What to produce:
Return exactly the span of lines in the following data that opens with the line containing "Magic OZ • Close-up" and closes with the line containing "professional to sell". Include nothing else.

= = = = =

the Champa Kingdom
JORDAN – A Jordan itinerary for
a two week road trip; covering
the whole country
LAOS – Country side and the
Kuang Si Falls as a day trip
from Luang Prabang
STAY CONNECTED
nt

= = = = =

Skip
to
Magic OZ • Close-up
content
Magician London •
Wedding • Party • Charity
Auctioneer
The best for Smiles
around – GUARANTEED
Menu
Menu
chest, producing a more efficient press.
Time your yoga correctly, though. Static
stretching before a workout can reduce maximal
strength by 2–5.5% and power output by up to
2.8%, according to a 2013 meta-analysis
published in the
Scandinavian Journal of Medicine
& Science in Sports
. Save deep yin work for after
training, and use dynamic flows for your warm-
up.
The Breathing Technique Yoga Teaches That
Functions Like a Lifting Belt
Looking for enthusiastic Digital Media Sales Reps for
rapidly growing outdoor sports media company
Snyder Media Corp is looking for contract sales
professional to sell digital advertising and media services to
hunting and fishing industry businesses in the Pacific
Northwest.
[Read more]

= = = = =

Written answer:
Magic OZ • Close-up
content
Magician London •
Wedding • Party • Charity
Auctioneer
The best for Smiles
around – GUARANTEED
Menu
Menu
chest, producing a more efficient press.
Time your yoga correctly, though. Static
stretching before a workout can reduce maximal
strength by 2–5.5% and power output by up to
2.8%, according to a 2013 meta-analysis
published in the
Scandinavian Journal of Medicine
& Science in Sports
. Save deep yin work for after
training, and use dynamic flows for your warm-
up.
The Breathing Technique Yoga Teaches That
Functions Like a Lifting Belt
Looking for enthusiastic Digital Media Sales Reps for
rapidly growing outdoor sports media company
Snyder Media Corp is looking for contract sales
professional to sell digital advertising and media services to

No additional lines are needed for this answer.